▶ 課題
a) 次の(i)〜(iii)は抜粋文の内容と合っていますか。それぞれ「はい」か「いいえ」で答え、決め手となる抜粋文の言葉をそのまま引用してください。(i) 実験は4日間行われた。(ii) スープは昼食を食べ終えた後に飲んでもらった。(iii) 和食は洋食や中華料理と比べてカロリーが高いものが多い。
b) 下にある練習用データの項目をすべて、「番号」と「行」の2列のMarkdownの表に書き直してください。空行は除き、画像を示す行も表に入れないでください。

研究では、27人の被験者を2つのグループに分け、同じ朝食をとってもらった後、昼食の45分前に一方には旨味成分であるグルタミン酸とイノシン酸が入っているスープを、もう片方のグループには両方とも入っていないスープを飲んでもらう実験を4日間行ったところ、旨味の入ったスープを飲んだ被験者は、満腹感を覚えやすくなり、昼食の摂取量が減ったそうです。(※)

日本人にとっては身近なだしですが、うまみで満足感を得られるのはうれしいですね。

最近では和食以外の料理を食べる機会が増えてきていますが、和食は焼く・煮るなどの調理法が中心で、洋食や中華料理に比べるとカロリーが低いものが多く、カロリーダウンにも役立ちます。

うまみで満足感を期待+ヘルシーな和食をダイエットにぜひ活用しましょう。

だしのうま味で食べ過ぎを防止するコツ

だしを効かせた汁物を最初に飲む

普段の食事では、最初にうま味を効かせた汁物を食べると食べ過ぎ防止に役立つでしょう。まただしの効いた野菜たっぷり、カロリー控えめの汁物は、遅い時間の夕食にもおすすめです。

▶ 練習用データ
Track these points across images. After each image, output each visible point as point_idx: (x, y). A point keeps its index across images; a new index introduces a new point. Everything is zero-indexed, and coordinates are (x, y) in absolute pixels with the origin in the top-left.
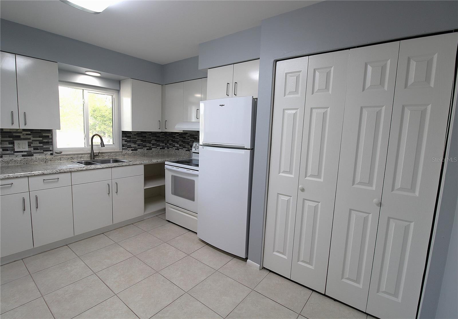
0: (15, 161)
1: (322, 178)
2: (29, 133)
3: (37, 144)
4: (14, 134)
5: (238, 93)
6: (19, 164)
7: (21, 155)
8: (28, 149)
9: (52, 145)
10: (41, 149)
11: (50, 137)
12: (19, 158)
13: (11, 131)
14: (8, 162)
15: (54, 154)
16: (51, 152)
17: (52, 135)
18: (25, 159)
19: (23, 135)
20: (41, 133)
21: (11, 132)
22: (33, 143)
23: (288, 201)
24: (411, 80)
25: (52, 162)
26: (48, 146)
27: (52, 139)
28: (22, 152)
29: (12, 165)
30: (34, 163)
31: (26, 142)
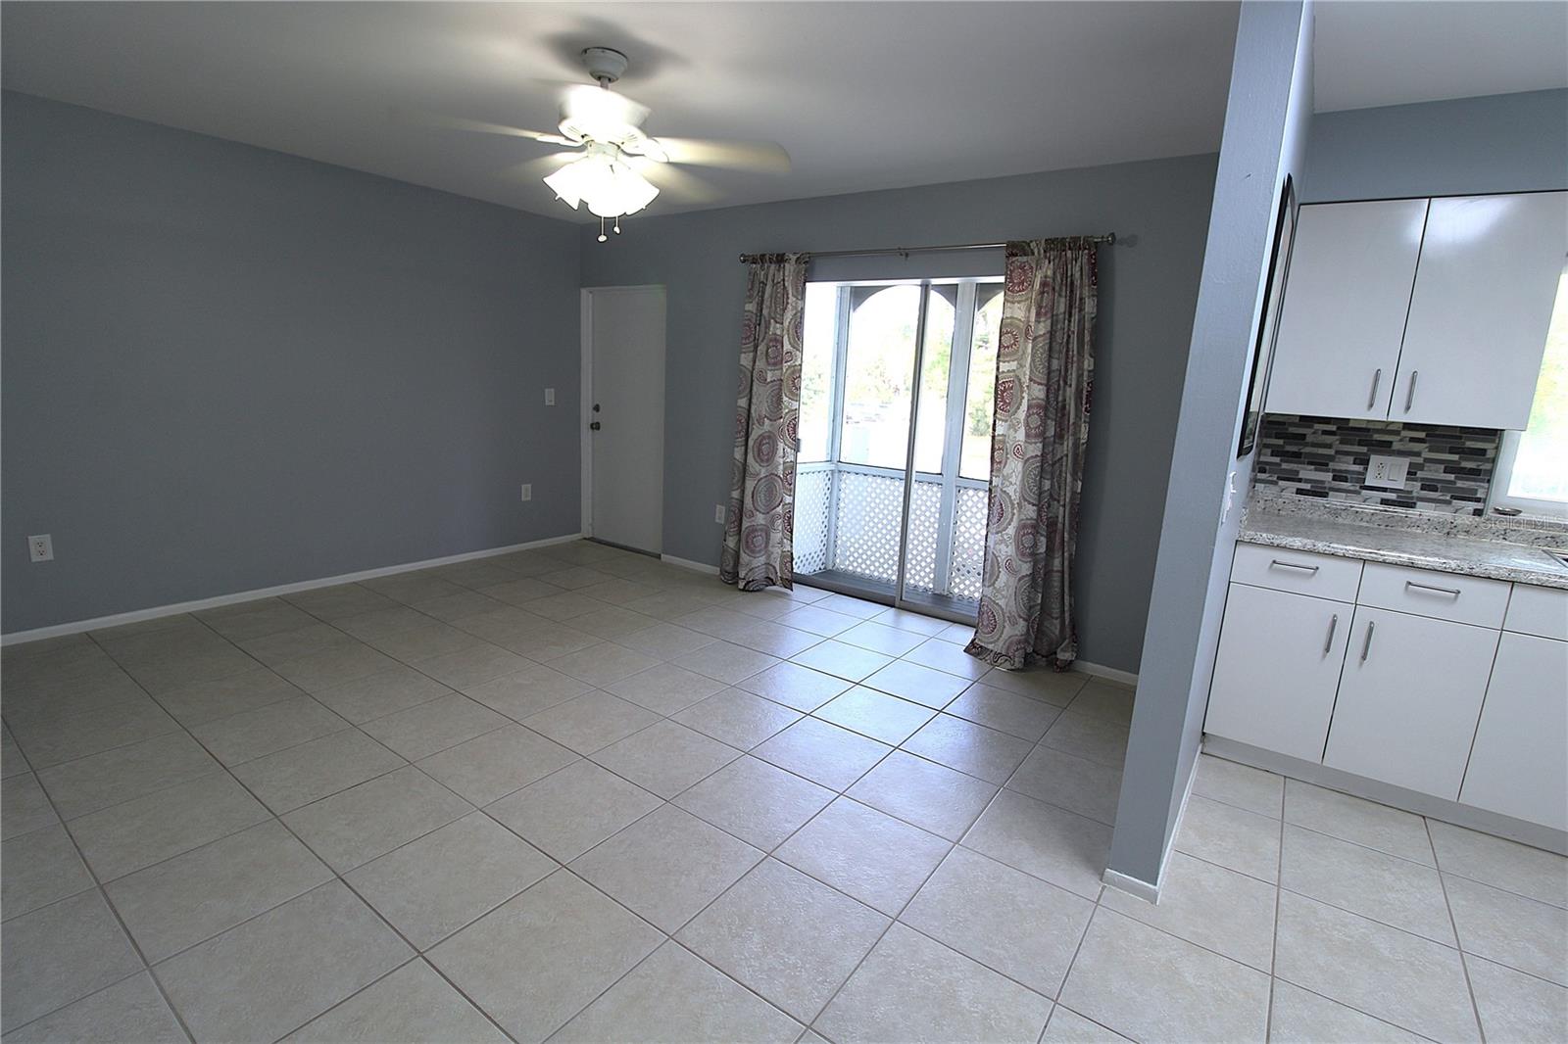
0: (1357, 512)
2: (1422, 435)
3: (1437, 473)
4: (1377, 437)
6: (1365, 524)
7: (1379, 501)
8: (1403, 484)
9: (1489, 481)
10: (1445, 490)
11: (1490, 454)
12: (1370, 505)
13: (1370, 426)
14: (1336, 513)
15: (1489, 513)
16: (1479, 506)
17: (1497, 448)
18: (1386, 511)
19: (1401, 440)
20: (1461, 438)
21: (1368, 430)
22: (1426, 469)
25: (1472, 538)
26: (1473, 483)
27: (1494, 461)
28: (1385, 490)
29: (1345, 522)
30: (1409, 530)
31: (1405, 462)
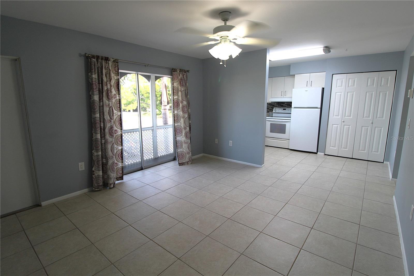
1: (352, 116)
5: (312, 86)
23: (337, 127)
24: (382, 84)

▶ 解答
a)
(i) はい:「4日間行ったところ」
(ii) いいえ:「昼食の45分前に」
(iii) いいえ:「洋食や中華料理に比べるとカロリーが低いものが多く」

b)
| 番号 | 行 |
|---|---|
| 1 | Track these points across images. After each image, output each visible point as point_idx: (x, y). A point keeps its index across images; a new index introduces a new point. Everything is zero-indexed, and coordinates are (x, y) in absolute pixels with the origin in the top-left. |
| 2 | 0: (15, 161) |
| 3 | 1: (322, 178) |
| 4 | 2: (29, 133) |
| 5 | 3: (37, 144) |
| 6 | 4: (14, 134) |
| 7 | 5: (238, 93) |
| 8 | 6: (19, 164) |
| 9 | 7: (21, 155) |
| 10 | 8: (28, 149) |
| 11 | 9: (52, 145) |
| 12 | 10: (41, 149) |
| 13 | 11: (50, 137) |
| 14 | 12: (19, 158) |
| 15 | 13: (11, 131) |
| 16 | 14: (8, 162) |
| 17 | 15: (54, 154) |
| 18 | 16: (51, 152) |
| 19 | 17: (52, 135) |
| 20 | 18: (25, 159) |
| 21 | 19: (23, 135) |
| 22 | 20: (41, 133) |
| 23 | 21: (11, 132) |
| 24 | 22: (33, 143) |
| 25 | 23: (288, 201) |
| 26 | 24: (411, 80) |
| 27 | 25: (52, 162) |
| 28 | 26: (48, 146) |
| 29 | 27: (52, 139) |
| 30 | 28: (22, 152) |
| 31 | 29: (12, 165) |
| 32 | 30: (34, 163) |
| 33 | 31: (26, 142) |
| 34 | 0: (1357, 512) |
| 35 | 2: (1422, 435) |
| 36 | 3: (1437, 473) |
| 37 | 4: (1377, 437) |
| 38 | 6: (1365, 524) |
| 39 | 7: (1379, 501) |
| 40 | 8: (1403, 484) |
| 41 | 9: (1489, 481) |
| 42 | 10: (1445, 490) |
| 43 | 11: (1490, 454) |
| 44 | 12: (1370, 505) |
| 45 | 13: (1370, 426) |
| 46 | 14: (1336, 513) |
| 47 | 15: (1489, 513) |
| 48 | 16: (1479, 506) |
| 49 | 17: (1497, 448) |
| 50 | 18: (1386, 511) |
| 51 | 19: (1401, 440) |
| 52 | 20: (1461, 438) |
| 53 | 21: (1368, 430) |
| 54 | 22: (1426, 469) |
| 55 | 25: (1472, 538) |
| 56 | 26: (1473, 483) |
| 57 | 27: (1494, 461) |
| 58 | 28: (1385, 490) |
| 59 | 29: (1345, 522) |
| 60 | 30: (1409, 530) |
| 61 | 31: (1405, 462) |
| 62 | 1: (352, 116) |
| 63 | 5: (312, 86) |
| 64 | 23: (337, 127) |
| 65 | 24: (382, 84) |